Ever since I got back from Africa I’ve been compiling a list of things that would shock Pierre, Honorine, Emilie, my (ex) neighbourAthanase and the rest if they ever came (WHEN they ever come, in the case of Honorine and Pierre) to the West. So many times i saw a shop or a sign that would be totally banal to a Westerner, but thought “Pierre would love this!” or “Athanase would hate this.” or “Emilie would find this totally bizarre.” Cold weather is the obvious one but there are many more. Today I compared notes on the subject with Anne, the history teacher at my school who has leved in Brazzaville, and this is what we came up with:
-Banks and ATMs on every corner
-Washers and dryers
-Cinemas (there is only one cinema in Bujumbura, which shows mostly bootleg martial arts films)
-Bookstores. There is only one real bookstore in Bujumbura, the Librarie St-Paul, and it is filled with religious books, textbooks and books on nature. There are over 700,000 people in Bujumbura. In Nimes, a city about 1/5 the size, there are at least half a dozen bookstores. The FNAC, Book’in, Librairie Biblica, Librarie Goyard and I know I haven’t named them all. The Librairie Sauramps in Montpellier is massive. It would be a revelation to Pierre.

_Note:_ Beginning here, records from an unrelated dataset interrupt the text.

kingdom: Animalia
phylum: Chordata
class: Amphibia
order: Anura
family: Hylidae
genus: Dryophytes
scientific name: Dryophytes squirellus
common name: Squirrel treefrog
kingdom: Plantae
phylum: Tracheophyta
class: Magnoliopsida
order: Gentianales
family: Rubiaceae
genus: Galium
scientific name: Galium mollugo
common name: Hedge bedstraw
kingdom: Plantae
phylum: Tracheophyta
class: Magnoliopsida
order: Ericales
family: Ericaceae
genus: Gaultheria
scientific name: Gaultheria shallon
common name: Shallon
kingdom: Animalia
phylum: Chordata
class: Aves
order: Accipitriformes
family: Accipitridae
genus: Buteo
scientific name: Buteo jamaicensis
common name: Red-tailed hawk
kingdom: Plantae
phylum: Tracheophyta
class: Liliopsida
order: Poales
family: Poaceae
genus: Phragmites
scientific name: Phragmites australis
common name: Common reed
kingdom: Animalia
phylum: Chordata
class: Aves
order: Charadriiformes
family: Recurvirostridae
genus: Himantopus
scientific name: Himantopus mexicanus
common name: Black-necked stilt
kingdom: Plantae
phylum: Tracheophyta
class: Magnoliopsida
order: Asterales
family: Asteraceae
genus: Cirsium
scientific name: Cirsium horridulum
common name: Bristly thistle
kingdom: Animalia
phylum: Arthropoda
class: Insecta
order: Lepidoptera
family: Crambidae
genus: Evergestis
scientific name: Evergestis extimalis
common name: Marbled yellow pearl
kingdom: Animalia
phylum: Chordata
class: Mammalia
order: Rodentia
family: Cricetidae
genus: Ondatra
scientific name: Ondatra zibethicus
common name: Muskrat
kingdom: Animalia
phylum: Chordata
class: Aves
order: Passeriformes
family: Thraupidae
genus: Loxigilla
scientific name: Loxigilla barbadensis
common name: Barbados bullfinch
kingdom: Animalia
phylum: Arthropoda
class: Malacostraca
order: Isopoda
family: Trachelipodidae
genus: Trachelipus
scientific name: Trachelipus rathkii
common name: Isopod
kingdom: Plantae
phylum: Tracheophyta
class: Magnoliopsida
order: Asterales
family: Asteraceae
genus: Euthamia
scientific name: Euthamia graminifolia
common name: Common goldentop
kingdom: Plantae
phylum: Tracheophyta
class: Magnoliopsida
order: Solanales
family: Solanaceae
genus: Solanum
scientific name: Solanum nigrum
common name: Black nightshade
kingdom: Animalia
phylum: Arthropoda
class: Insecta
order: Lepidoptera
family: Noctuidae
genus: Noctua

-Frozen food and instant food.
-The quiet orderliness of Les Halles. And this is supposed to be a market?
-Hot water from the tap.
-How much things cost. In Sète I saw a “brochette frites” for 12.95!
-Chinese food, kebabs and the like.
-The way people talk frankly about their sexuality in casual conversation. Mbonisi and Eugène, as adapted as they otherwise are to everything about Canada, are still shocked by this.
-The way that DESPITE the lack of taboos about sexuality, religion almost never comes up in conversation. Fabia noticed this when she went to Geneva with Madame Aissatou. You can’t have a ten-minute conversation with an East African without a mention of God.
-The way that my Communist friends can sit in a bar and call Sarkozy and Nimes’ mayor, Mayor Fournier, every name in the book without fear or restraint.
-The way that despite being for the most part well-fed, well-clothed and employed, people still beg, steal and complain about petty crap.
I am really curious to see what Eugène and Mbonisi think about this.